First find the line containing "г. Калининград, ул." in the data, then set it down exactly along with every line after it, through the last.

◇ ◇ ◇ ◇ ◇ ◇ ◇

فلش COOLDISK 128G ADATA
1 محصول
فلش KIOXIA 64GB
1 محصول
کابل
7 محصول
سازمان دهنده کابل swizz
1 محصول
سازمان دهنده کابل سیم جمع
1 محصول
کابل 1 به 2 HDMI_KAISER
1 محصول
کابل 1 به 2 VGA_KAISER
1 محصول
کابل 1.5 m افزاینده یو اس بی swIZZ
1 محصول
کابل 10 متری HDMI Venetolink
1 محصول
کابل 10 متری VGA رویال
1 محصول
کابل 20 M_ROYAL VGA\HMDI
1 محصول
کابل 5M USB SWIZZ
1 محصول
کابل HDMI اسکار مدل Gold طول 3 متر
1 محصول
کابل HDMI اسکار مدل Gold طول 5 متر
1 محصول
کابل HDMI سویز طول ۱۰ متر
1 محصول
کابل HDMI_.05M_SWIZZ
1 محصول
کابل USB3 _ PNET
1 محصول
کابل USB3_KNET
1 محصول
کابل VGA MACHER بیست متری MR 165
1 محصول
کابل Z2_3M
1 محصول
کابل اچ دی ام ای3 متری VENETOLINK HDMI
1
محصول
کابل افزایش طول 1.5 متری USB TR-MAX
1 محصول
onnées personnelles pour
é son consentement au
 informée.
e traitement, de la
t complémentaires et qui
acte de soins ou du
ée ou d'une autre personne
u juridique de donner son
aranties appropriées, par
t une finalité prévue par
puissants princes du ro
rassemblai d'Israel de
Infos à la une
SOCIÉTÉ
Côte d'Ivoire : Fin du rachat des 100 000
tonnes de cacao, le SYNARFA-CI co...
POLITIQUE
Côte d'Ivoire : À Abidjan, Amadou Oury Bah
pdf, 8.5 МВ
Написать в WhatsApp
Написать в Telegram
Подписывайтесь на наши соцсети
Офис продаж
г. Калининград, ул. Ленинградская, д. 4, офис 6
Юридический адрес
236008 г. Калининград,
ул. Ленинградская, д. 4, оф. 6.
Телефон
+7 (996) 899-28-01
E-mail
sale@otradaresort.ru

◇ ◇ ◇ ◇ ◇ ◇ ◇

*WRITTEN RESPONSE*
г. Калининград, ул. Ленинградская, д. 4, офис 6
Юридический адрес
236008 г. Калининград,
ул. Ленинградская, д. 4, оф. 6.
Телефон
+7 (996) 899-28-01
E-mail
sale@otradaresort.ru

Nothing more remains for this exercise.